The courage of this young solicitor, to speak frankly and often and to encourage young girls to take risks because she is the embodiment of failure and survival, was quite moving. Everywhere I spoke, I discussed encouragement and the courage embodied in that word, but I hadn’t realized how failure lives so close to the surface in our boldest and smartest girls. Their schools, their privilege, and their families prepare them for success. But their resilience has not been tested—they may avoid taking the hardest courses, they may not persist through adversity, and they may not be pushed to prove they can fail, survive, and even thrive.

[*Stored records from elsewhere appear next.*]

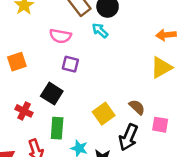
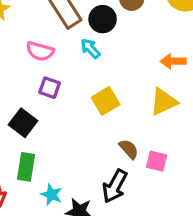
yellow square: (104, 114) -> (106, 101), moved
pink square: (160, 125) -> (157, 161), moved

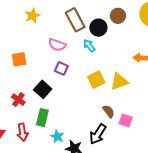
yellow triangle: (164, 102) -> (119, 81), moved

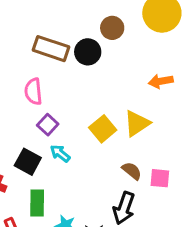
brown rectangle: (75, 20) -> (51, 49), turned -30
pink semicircle: (57, 45) -> (33, 91), turned 78
cyan arrow: (89, 46) -> (60, 153), moved
purple square: (61, 68) -> (48, 125), turned 32

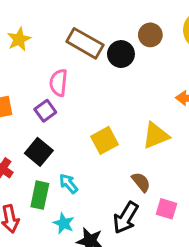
purple square: (48, 125) -> (45, 111), moved
yellow square: (103, 129) -> (104, 140), moved
cyan arrow: (60, 153) -> (69, 184), moved
pink square: (160, 178) -> (167, 209), moved

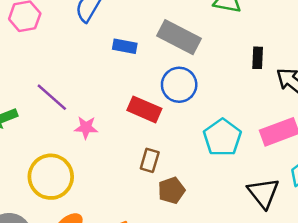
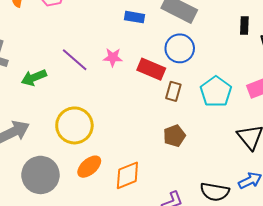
pink star: (86, 128) -> (113, 57), moved
brown rectangle: (150, 160) -> (173, 91), moved

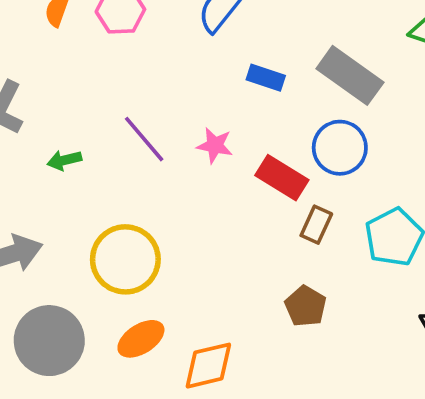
green arrow: (34, 78) -> (64, 160), size x0.7
brown pentagon: (174, 136) -> (306, 306), turned -30

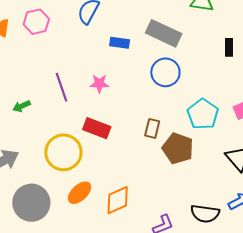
purple line: (144, 139) -> (62, 87), turned 32
red rectangle: (282, 178) -> (97, 128), moved
brown rectangle: (316, 225) -> (152, 128), moved
brown pentagon: (306, 306) -> (178, 148), moved, size x1.4

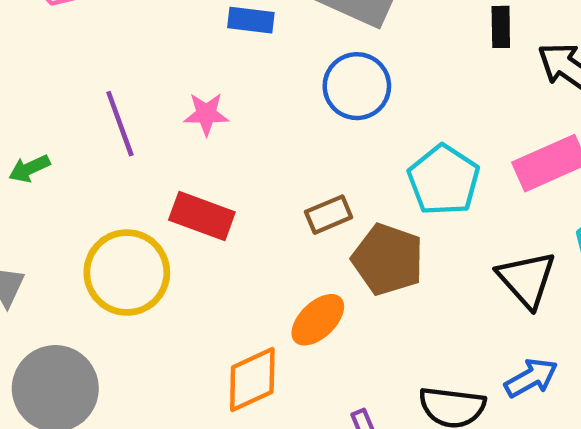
brown rectangle: (152, 128) -> (329, 215), turned 54
orange ellipse: (80, 193) -> (318, 320), moved

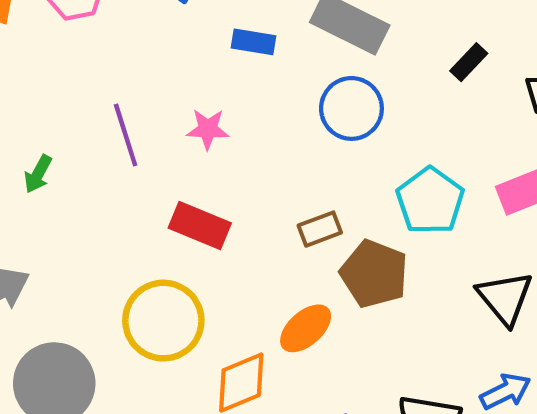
black rectangle: (501, 27) -> (469, 62), moved, turned 42
green arrow: (29, 168) -> (38, 174), turned -39
yellow circle: (127, 273) -> (163, 321), moved

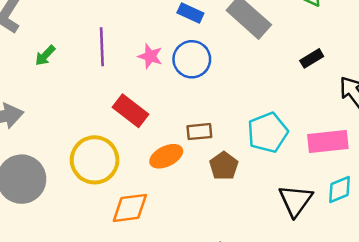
blue circle: (351, 108) -> (192, 59), moved
brown pentagon: (374, 274) -> (224, 166), size x0.7
orange ellipse: (306, 328) -> (166, 156), moved

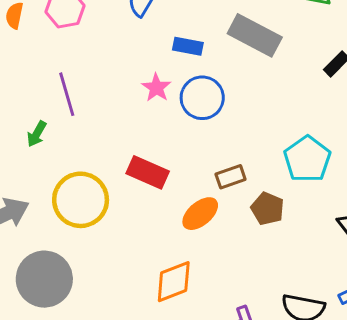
purple line: (102, 47) -> (67, 94), moved
pink star: (150, 56) -> (156, 88), moved, turned 30
yellow circle: (95, 160) -> (81, 200), moved

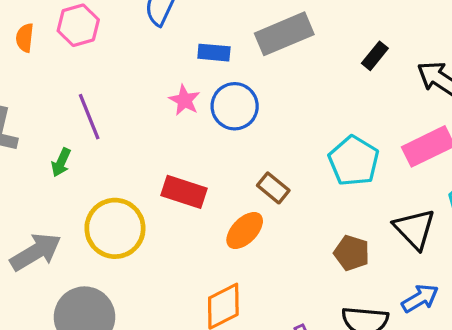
gray rectangle: (255, 35) -> (284, 34), turned -45
brown rectangle: (231, 177) -> (273, 188), turned 64
brown pentagon: (267, 209) -> (352, 253), moved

The last of my twenty-one presentations—to hundreds of girls, faculty, and parents throughout Australia—was to a group of staff and parents at Our Lady of Mercy College (a high school) in Parramatta, a suburb of Sydney. I spoke to them of risk, fear, and failure, thanks in large part to what I learned in Brisbane and backed up by the young solicitor’s speech. If I had it to do over again, I would speak of this everywhere, and first.
I have learned so much from the girls of Australia, not the least of which is that The White House Project’s message and mission are the right ones in this world. It spoke to them deeply, as it has to young women in America. Females, young and old, foreign or domestic, are truly trying to live by the old English definition of courage: “To speak your mind by telling all your heart.” If we listen, we will get all the encouragement we need.